Since I share your sentiments about not spending much money, I have never acquired any bevel up planes other than block planes. My experience with BU block planes likely could not properly evaluate a BU bench plane.

Almost all my experience is with the Stanley/Bailey bench planes. I am still learning things about them.

jim

David Christopher
06-18-2009, 10:11 PM
thanks for all the replies...Im sure its going to take some practice to get the full understanding

Ben Davis
06-18-2009, 10:16 PM
Just read the threads as they come up. You'll be well on your way within a few months.

Sam got to the point of the versatility of the BU planes. You can basically use one plane body for the work of multiple planes from low angle on up. They make excellent shooters and great workers. Yep, they can be spendy.

A lot of this also depends on your knack for fixing and tinkering with things. If you're into this as a hobby there is no reason to not find the time to rehab and older plane. If you're into production work and this is a living, then maybe not so much.

Just remember... mistakes happen more slowly with hand tools. It's a blessing in disguise!

Sam Takeuchi
06-18-2009, 10:42 PM
It's me again. I think it's more of personal preference when it comes to plane arsenal. Some people prefer to have dedicated low and high angle planes. Others like to have a couple of versatile low angle planes to cover wider range of work. I use both bevel down and bevel up planes and I like them equally, I'm not partial to bevel up or down. As long as they suit the task at hand (and happen to have sharp blade when all others are dull), I reach for either of them.

For final smoothing, I tend to reach for certain planes for certain wood.

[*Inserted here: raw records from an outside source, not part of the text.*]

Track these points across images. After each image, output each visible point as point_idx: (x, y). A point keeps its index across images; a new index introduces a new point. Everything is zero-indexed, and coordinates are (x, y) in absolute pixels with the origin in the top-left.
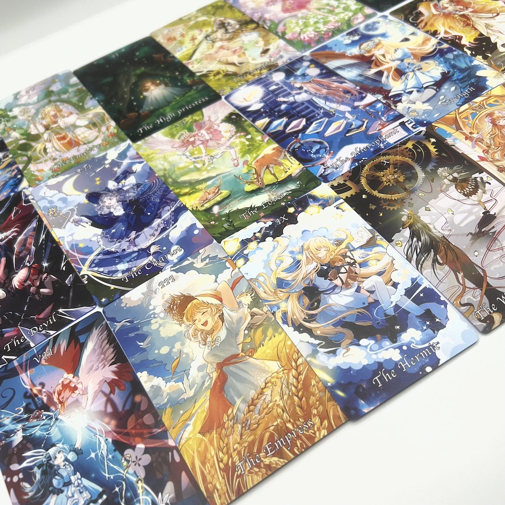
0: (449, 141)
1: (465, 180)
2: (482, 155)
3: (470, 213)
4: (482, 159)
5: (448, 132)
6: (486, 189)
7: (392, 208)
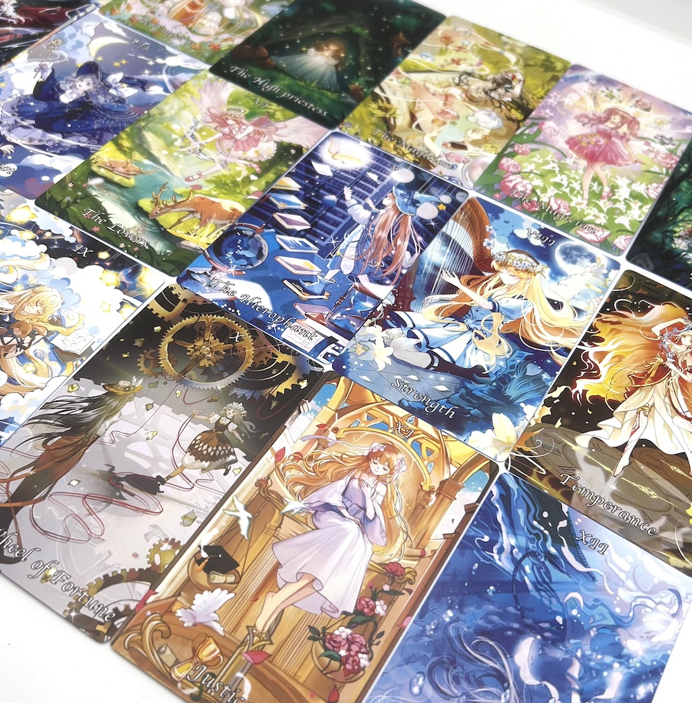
0: (308, 406)
1: (223, 440)
2: (288, 453)
3: (156, 460)
4: (280, 455)
5: (328, 400)
6: (213, 472)
7: (141, 364)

I work a lot with spruce and rosewood, I use BU smoother for those, but 37 degree cutting angle for spruce and 50 degree cutting angle for the rosewood. For ebony, I use a standard angle bevel down Record No.4 with extra sharp blade (BU planes never worked well on them for some reason). Edge jointing and flatten, I use standard angle bevel down Stanley #7 (I don't work with large or long stock of difficult grain, so I never felt the need for BU jointer. One trick pony #7 does all I need fine). Flattening curly maple, I use LA jack, because it flattens it well and leaves a surface smooth enough I don't have to smooth it with a smoother.

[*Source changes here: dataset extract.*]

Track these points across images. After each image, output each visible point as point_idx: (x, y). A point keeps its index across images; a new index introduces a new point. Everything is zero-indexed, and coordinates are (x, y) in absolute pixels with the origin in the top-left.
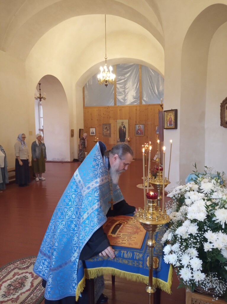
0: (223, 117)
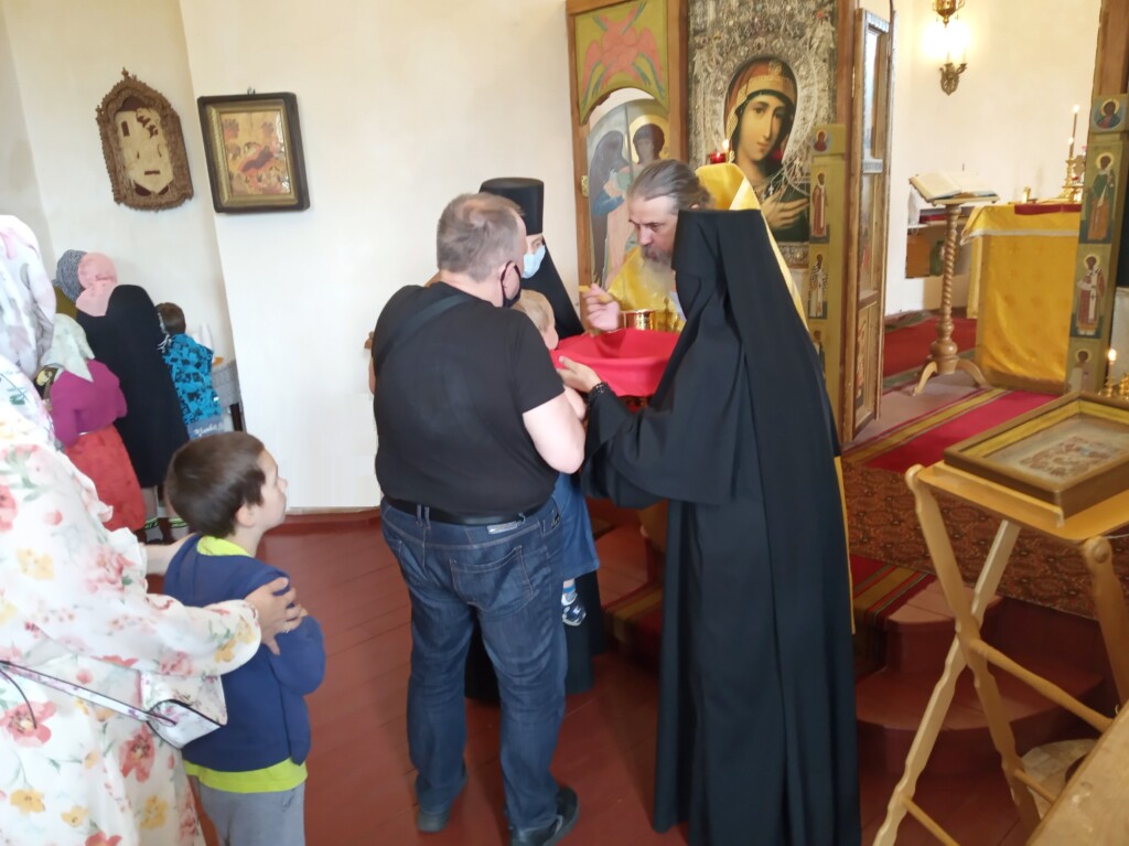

If you read a bit on hand planes, and imagine what kind of wood you'll be working with, I think you'll start having some ideas as to what kind of planes you'd need. Maybe for the time being, you can put the purchase on hold and use the planes you have now. More you use it, you'll get the idea what your planes can and can't do well. Consider your options at that point. Maybe they'll all work fine on the types of wood you work with and the only considerations will be the size. In that case, there is no point spending $200 - 300 on a LA/BU plane when a $20 - 50 vintage Stanley work just fine. Like I said, LA/BU's advantage is the versatility. LV/LN low angle or bevel up planes are quality planes, but a well tuned vintage goes a long way for much lower price.

David Keller NC
06-18-2009, 11:02 PM
"I dont want to spend alot of money on something that aint what I need...Im new at the cordless tools, and thats why all the questions....again thanks"

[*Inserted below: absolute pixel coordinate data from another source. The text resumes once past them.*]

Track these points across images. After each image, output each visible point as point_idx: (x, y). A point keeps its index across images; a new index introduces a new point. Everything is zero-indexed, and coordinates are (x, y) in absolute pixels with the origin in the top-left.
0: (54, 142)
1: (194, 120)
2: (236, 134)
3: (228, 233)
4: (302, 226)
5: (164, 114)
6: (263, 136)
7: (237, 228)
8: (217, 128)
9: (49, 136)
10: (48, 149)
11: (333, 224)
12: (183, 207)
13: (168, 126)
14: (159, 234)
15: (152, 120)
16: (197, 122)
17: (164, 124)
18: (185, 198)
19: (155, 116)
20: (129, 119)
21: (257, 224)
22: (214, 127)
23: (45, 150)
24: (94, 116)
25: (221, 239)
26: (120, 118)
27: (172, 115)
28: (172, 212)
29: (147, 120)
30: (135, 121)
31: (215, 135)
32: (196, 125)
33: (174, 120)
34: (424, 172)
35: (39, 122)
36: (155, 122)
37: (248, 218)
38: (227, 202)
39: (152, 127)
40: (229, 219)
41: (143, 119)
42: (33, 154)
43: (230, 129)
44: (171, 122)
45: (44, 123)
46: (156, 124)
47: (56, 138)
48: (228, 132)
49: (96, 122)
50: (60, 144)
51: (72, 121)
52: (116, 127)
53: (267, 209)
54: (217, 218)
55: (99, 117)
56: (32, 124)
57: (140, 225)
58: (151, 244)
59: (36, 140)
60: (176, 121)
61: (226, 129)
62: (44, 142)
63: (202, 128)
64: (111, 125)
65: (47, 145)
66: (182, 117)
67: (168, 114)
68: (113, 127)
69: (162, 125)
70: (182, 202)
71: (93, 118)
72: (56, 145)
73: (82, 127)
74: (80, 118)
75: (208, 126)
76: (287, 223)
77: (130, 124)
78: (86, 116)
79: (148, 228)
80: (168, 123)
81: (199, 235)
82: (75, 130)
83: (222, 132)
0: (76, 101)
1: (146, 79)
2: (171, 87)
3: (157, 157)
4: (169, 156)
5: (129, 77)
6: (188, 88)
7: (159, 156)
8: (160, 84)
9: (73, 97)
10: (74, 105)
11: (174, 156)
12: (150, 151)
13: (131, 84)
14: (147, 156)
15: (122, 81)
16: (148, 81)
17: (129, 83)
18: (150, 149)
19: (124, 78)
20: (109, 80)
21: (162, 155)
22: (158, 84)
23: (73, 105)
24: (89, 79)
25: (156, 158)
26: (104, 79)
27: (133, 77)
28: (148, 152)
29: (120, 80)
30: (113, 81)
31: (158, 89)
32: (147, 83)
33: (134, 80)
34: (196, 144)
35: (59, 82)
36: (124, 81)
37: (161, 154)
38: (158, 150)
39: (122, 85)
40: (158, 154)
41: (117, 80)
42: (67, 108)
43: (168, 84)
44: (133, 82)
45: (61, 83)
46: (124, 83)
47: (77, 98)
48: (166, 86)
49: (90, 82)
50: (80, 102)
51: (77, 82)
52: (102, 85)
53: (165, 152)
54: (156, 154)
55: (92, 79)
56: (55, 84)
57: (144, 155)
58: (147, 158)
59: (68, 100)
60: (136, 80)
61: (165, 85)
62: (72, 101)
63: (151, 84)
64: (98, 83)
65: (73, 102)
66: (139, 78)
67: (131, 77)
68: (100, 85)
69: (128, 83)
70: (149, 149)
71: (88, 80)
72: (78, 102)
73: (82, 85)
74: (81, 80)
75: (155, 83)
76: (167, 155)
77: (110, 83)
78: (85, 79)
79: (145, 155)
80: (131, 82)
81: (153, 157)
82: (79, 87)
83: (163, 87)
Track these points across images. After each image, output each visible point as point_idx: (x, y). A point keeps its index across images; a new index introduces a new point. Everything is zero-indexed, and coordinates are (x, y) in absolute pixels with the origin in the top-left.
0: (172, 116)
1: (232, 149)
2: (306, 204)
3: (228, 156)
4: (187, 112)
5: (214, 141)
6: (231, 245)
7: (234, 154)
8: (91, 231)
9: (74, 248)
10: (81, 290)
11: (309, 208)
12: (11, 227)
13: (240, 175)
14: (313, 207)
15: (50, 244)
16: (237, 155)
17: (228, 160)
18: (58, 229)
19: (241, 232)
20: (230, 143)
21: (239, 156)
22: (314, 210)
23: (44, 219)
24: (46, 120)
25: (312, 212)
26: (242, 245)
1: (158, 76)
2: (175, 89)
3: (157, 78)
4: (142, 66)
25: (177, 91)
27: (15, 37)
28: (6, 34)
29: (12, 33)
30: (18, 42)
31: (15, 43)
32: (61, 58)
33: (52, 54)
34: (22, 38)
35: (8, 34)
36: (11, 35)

If low initial outlay of cash is your preference, be aware that you can do everything with a bevel-down antique Stanley that you can do with a bevel-up plane. The main advantage of a low-angle, bevel up plane is that it can be configured with a 25 degree blade bevel angle to yield an overall cutting angle of 37.5 degrees (on a Lee Valley BU design, anyway). This low cutting angle is excellent for slicing end grain.

Other than that, whether you choose a bevel up or a bevel down design is largely a matter of preference, because you can get a very high cutting angle on a bevel down plane simply be putting a very thin back-bevel on the blade.

I'll also note that it's not a requirement to have an ultra-low cutting angle to slice end-grain either - I use a miter plane with a standard 45 degree cutting angle for the purpose.

What you do from there is also a matter of preference - the advantage to spending $200-$300 on a Lie-Nielsen or Lee Valley plane is that it will work and work correctly right out of the box with the only thing needed from you is a bit of honing the iron. A $30 e-bay special Stanely may need some work. There's a lot of information on this in the Neander FAQ, and it's worth reading. You may decide messing with an oldie is worth the savings, but then again you may not.